Fannie Mae reports that consumer sentiment toward housing is at the lowest level in a decade. The Fannie Mae Home Purchase Sentiment Index fell 2.0 points in July to 62.8, its lowest level since 2011 and well below the all-time high set in 2019. Surveyed consumers continue to express pessimism about homebuying conditions, with only 17% of respondents reporting it’s a good time to buy a home. Meanwhile, the percentage of consumers believing it’s a good time to sell has begun ticking downward in recent months, falling from 76% in May to 67% in July.

Lower home prices, declining mortgage rates and more homes available on the market have increased demand for housing in July. Redfin reports that its Homebuyer Demand Index, a measure of requests for home tours and other home-buying services, increased seven points during the last week of July, and mortgage purchase applications were up for the first time in five weeks. “Homebuyers may catch a break this month as rates have come down nearly a point from the recent high on fears of a recession,” said Redfin Deputy Chief Economist Taylor Marr. “There are deals to be had on some homes that have been sitting on the market with reduced prices. General economic uncertainty may continue to keep a lid on homebuyer demand and keep mortgage rates volatile, but the labor market remains a beacon of strength in the economy and the housing market in particular.”
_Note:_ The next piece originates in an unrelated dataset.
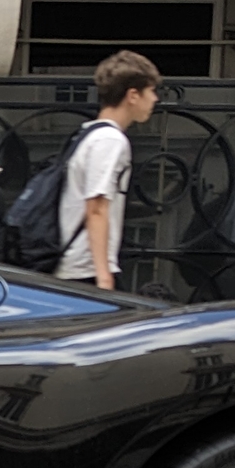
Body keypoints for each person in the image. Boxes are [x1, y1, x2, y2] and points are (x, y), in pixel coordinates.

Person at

The closely watched inflation reading Consumer Price Index (CPI) will be released on Wednesday and the Producer Price Index for July on Thursday and will be closely watched for signs of improvement or even higher numbers. CPI is currently running at a 41-year high of 9.1% as prices for goods and services have surged over the past 12 months. The CPI is a measure of the average change over time in the prices paid by consumers for consumer goods and services.